On the customer side, the change is reflected in the decreasing number of tickets. As a platform supplier, we receive feedback that the platform is easier to integrate and that each new version requires less customization. The number of error reports is measurably decreasing, while the platform is demonstrably still being used.

Why the zero-defect policy failed and bug jail worked

Not every experiment worked. A zero-defect policy, which stipulated that everything else had to be abandoned immediately in the event of a defect, was not well received by the teams. Marco Achtziger would never introduce it again.

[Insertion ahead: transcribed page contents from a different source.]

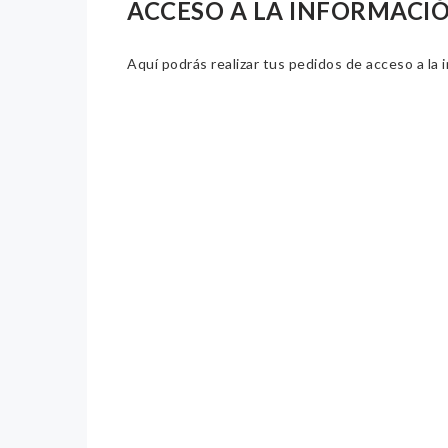
ACCESO A LA INFORMACI
Aquí podrás realizar tus pedidos de acceso a la 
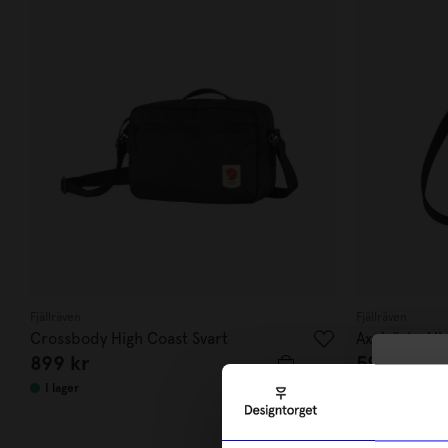
Fjällräven
Fjällräven
Crossbody High Coast Svart
Axelväska Hi
899
kr
599
kr
10
I lager
I lager
di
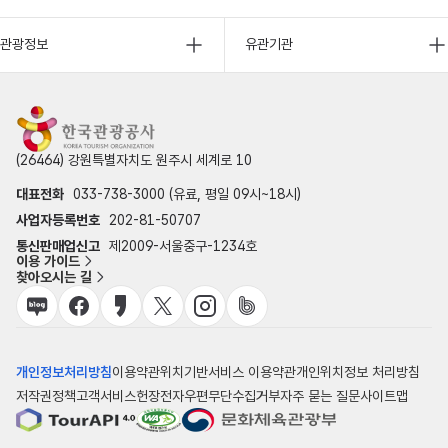
관광정보
유관기관
(26464) 강원특별자치도 원주시 세계로 10
대표전화
033-738-3000 (유료, 평일 09시~18시)
사업자등록번호
202-81-50707
통신판매업신고
제2009-서울중구-1234호
이용 가이드
찾아오시는 길
개인정보처리방침
이용약관
위치기반서비스 이용약관
개인위치정보 처리방침
저작권정책
고객서비스헌장
전자우편무단수집거부
자주 묻는 질문
사이트맵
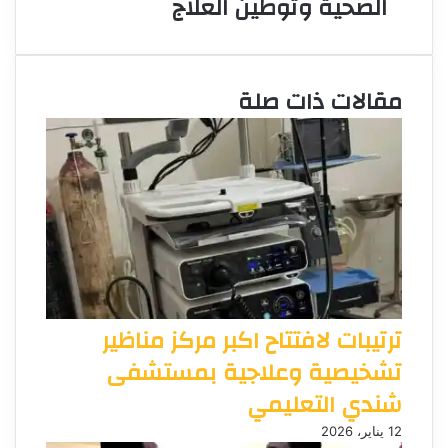
الصحية وتوطين العلاج
مقالات ذات صلة
ترتيبات لافتتاح اكبر مركز مناظير
تشخيصية وعلاجية بمستشفى
شندي التعليمي
12 يناير، 2026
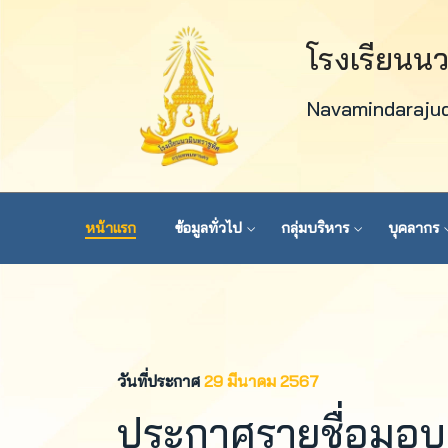
โรงเรียนน
Navamindaraju
หน้าแรก
ข้อมูลทั่วไป
กลุ่มบริหาร
บุคลากร
วันที่ประกาศ
29 มีนาคม 2567
ประกาศรายชื่อมอบต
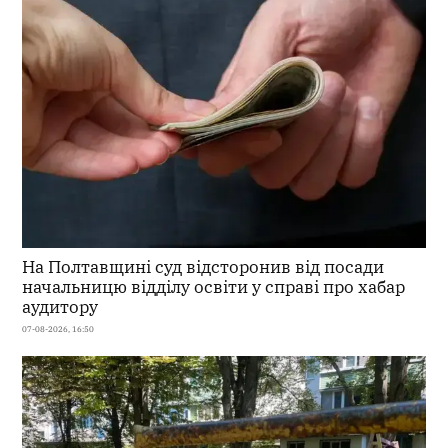
На Полтавщині суд відсторонив від посади
начальницю відділу освіти у справі про хабар
аудитору
07-08-2026, 16:50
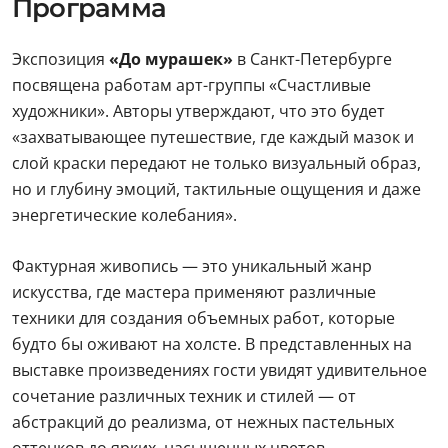
Программа
Экспозиция
«До мурашек»
в Санкт-Петербурге
посвящена работам арт-группы «Счастливые
художники». Авторы утверждают, что это будет
«захватывающее путешествие, где каждый мазок и
слой краски передают не только визуальный образ,
но и глубину эмоций, тактильные ощущения и даже
энергетические колебания».
Фактурная живопись — это уникальный жанр
искусства, где мастера применяют различные
техники для создания объемных работ, которые
будто бы оживают на холсте. В представленных на
выставке произведениях гости увидят удивительное
сочетание различных техник и стилей — от
абстракций до реализма, от нежных пастельных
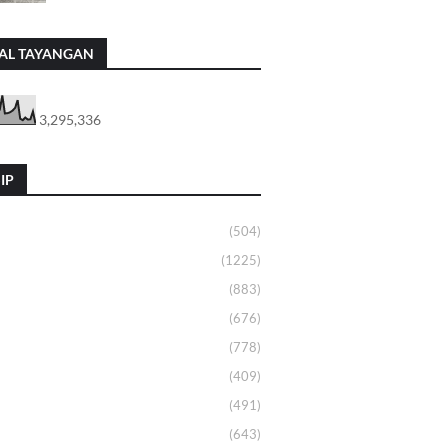
AL TAYANGAN
3,295,336
IP
(504)
(1225)
(883)
(676)
(778)
(409)
(491)
(643)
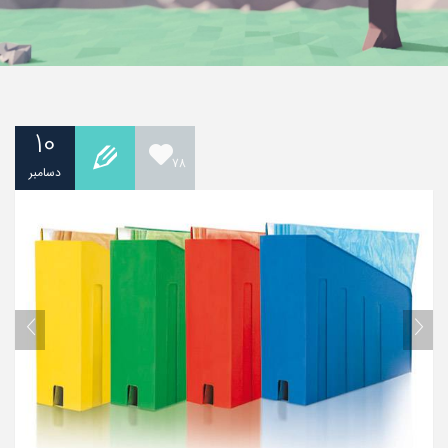
10
78
دسامبر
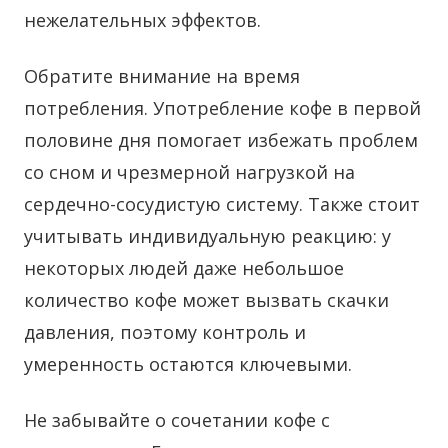
нежелательных эффектов.
Обратите внимание на время
потребления. Употребление кофе в первой
половине дня помогает избежать проблем
со сном и чрезмерной нагрузкой на
сердечно-сосудистую систему. Также стоит
учитывать индивидуальную реакцию: у
некоторых людей даже небольшое
количество кофе может вызвать скачки
давления, поэтому контроль и
умеренность остаются ключевыми.
Не забывайте о сочетании кофе с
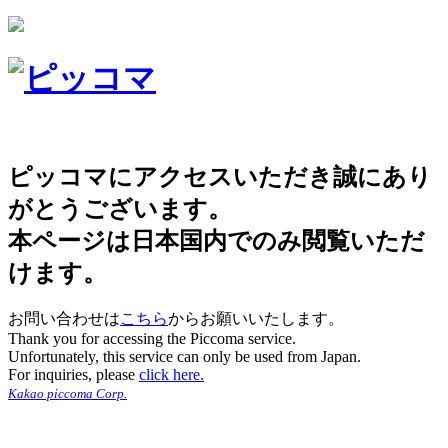
ピッコマにアクセスいただき誠にあり
がとうございます。
本ページは日本国内でのみ閲覧いただ
けます。
お問い合わせは
こちら
からお願いいたします。
Thank you for accessing the Piccoma service.
Unfortunately, this service can only be used from Japan.
For inquiries, please
click here.
Kakao piccoma Corp.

The next iteration reversed the principle. Under the name Bug Jail, the teams were allowed to decide for themselves how many defects they would allow before stopping development. More conservative teams specified a maximum of two, others five. Despite this heterogeneity, the approach worked much better.

The difference lay in the autonomy. As soon as the teams thought about the threshold themselves, they took care of incoming defects earlier. The lesson from this can be applied to any change: state the goal and the problem, but leave the way to get there to the team.

Where the next lever lies: Optimize test execution

The current bottleneck is the sheer volume of test execution. A meaningful metric for this is the test execution time per real month. Ideally, this value would be one, a machine that runs all tests around the clock. In reality, the value approaches the mathematical maximum of machine capacity because many tests are prescribed in a regulated area.

The solution is a machine learning system that predicts the tests that are most likely to fail for a given source code change. This could speed up a gated check-in, for example: The run can abort at the first failing test or at a set threshold of failing tests. This reduces the number of machines required to an acceptable level.

Where you should start: value stream mapping

Every changeover is preceded by a value stream analysis from the lean environment. Before you change anything, write down the figures and see where your time is actually being lost. Experience shows: What you think is the problem at the beginning is almost never the actual problem.

It is often trivialities, such as waiting for another team, that eat up most of your time. If you have the value stream in front of you, you first address the biggest time waster that can actually be influenced.

Plan for patience and iterate. If you do things more often and faster, you will change the problem situation itself, and after a while it is worth taking another look at the old problem list. Some steps even become slower at first. Trunk-based development requires the individual developer to think more, for example about backwards compatibility.

Therefore, always consider the entire chain, not the individual steps. Just because a sub-step becomes slower for a short time does not mean that the entire chain becomes slower. On the contrary, it speeds up.